» Instruction a: From the records below, extract every line that contains the word "tarafından".

» Provided passage:
The 13th-14th centuries was an era when both the great Mongol conquests that stretched from China to Europe as well as the Armenian Kingdom of Cilicia were coming to an end. It was a time period that brought east and west together in very active overland trade.

One expression of that cosmopolitan atmosphere took place under the patronage of the sixth Rasulid king of Yemen, al-Malik al-Afdal al-Abbas, who ruled from 1363 to 1377. Although it was not uncommon then to have dictionaries made of the major languages of the region – notably Arabic, Persian, and Turkish – a glossary of six languages was a highly unusual undertaking. The Rasulid Hexaglot, as it is now called, lists over a thousand words in Arabic, Persian, Turkic, Mongol, Greek, and Armenian.

The discovery of this document was made in the 1960s, and it took some thirty years and more to study, translate, and publish it as a work of modern scholarship.

» Dataset excerpts:
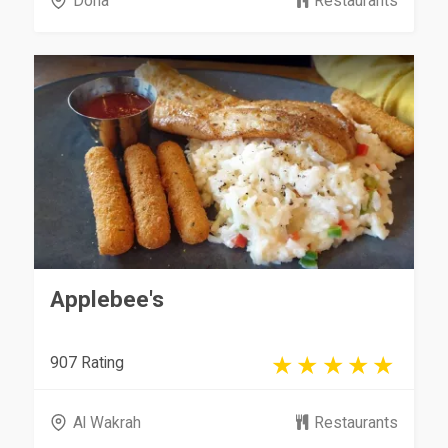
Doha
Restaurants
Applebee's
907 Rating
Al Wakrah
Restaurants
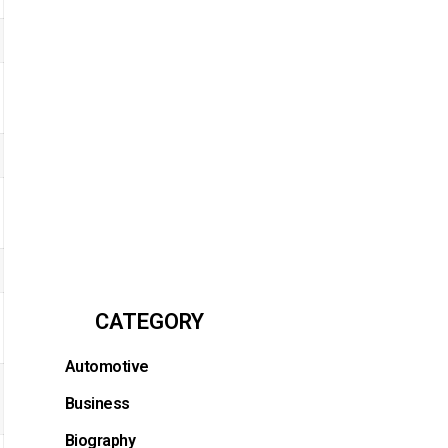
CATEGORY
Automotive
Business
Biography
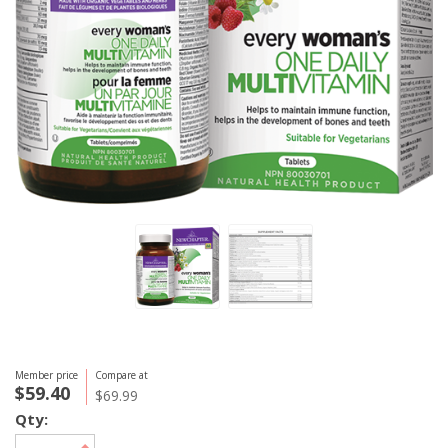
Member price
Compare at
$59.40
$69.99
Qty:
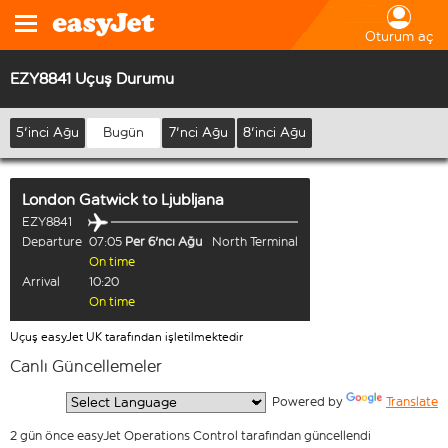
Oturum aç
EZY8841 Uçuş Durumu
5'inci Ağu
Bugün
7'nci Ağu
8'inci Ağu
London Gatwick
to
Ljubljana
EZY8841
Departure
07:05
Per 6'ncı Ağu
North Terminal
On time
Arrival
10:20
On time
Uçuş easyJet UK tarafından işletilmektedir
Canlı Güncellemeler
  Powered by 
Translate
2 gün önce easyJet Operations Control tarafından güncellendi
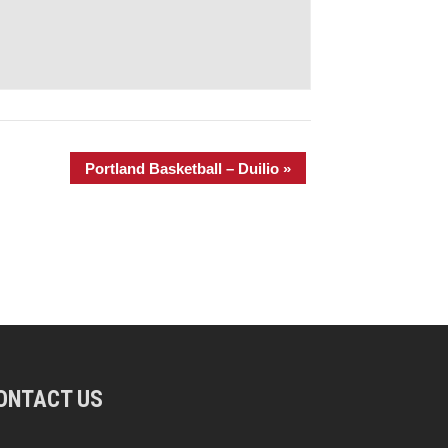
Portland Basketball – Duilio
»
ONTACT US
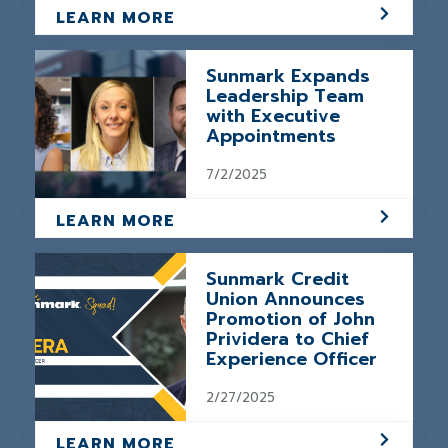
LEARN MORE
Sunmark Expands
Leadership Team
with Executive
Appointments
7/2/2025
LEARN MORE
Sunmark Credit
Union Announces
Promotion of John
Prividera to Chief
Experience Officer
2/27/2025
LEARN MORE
* * *
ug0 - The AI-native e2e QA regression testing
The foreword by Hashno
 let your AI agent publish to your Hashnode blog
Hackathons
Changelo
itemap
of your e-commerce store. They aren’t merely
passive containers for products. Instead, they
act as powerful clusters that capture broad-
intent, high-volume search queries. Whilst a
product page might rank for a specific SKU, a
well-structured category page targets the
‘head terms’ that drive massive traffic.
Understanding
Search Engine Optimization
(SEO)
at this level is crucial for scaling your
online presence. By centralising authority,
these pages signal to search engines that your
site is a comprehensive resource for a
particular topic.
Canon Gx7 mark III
...
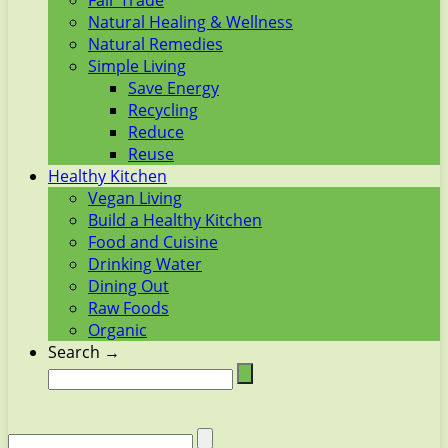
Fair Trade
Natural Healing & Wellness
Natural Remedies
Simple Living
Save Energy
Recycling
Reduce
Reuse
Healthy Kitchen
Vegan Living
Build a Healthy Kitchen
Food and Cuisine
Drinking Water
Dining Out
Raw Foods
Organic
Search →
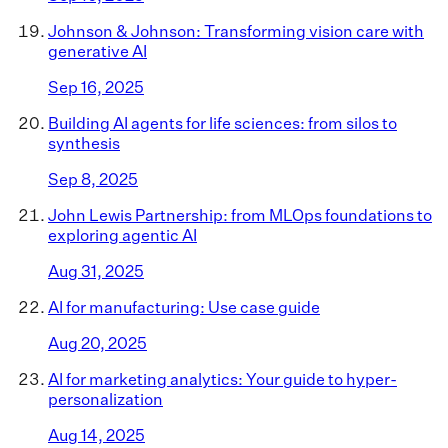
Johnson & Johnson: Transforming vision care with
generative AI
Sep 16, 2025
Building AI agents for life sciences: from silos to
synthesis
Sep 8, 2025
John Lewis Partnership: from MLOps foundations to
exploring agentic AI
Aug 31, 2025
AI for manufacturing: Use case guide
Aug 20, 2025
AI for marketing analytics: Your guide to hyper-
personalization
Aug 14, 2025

» Instruction b: Extend the passage on the Rasulid Hexaglot, picking up after its final sentence.

» Result a:
Uçuş easyJet UK tarafından işletilmektedir
2 gün önce easyJet Operations Control tarafından güncellendi

» Result b:
It is noteworthy that Armenian was considered a significant enough regional language in the Near East at the time to be included.

What is also noteworthy is the fact that the Rasulid Hexaglot was written in the Arabic script – a rarity, to have Armenian words transcribed in Arabic (and the same goes for the Greek as well). The system of transliteration hints that the Armenian dialect of Cilicia, closer to what is Western Armenian today, had made its way all the way to Yemen in the 14th century.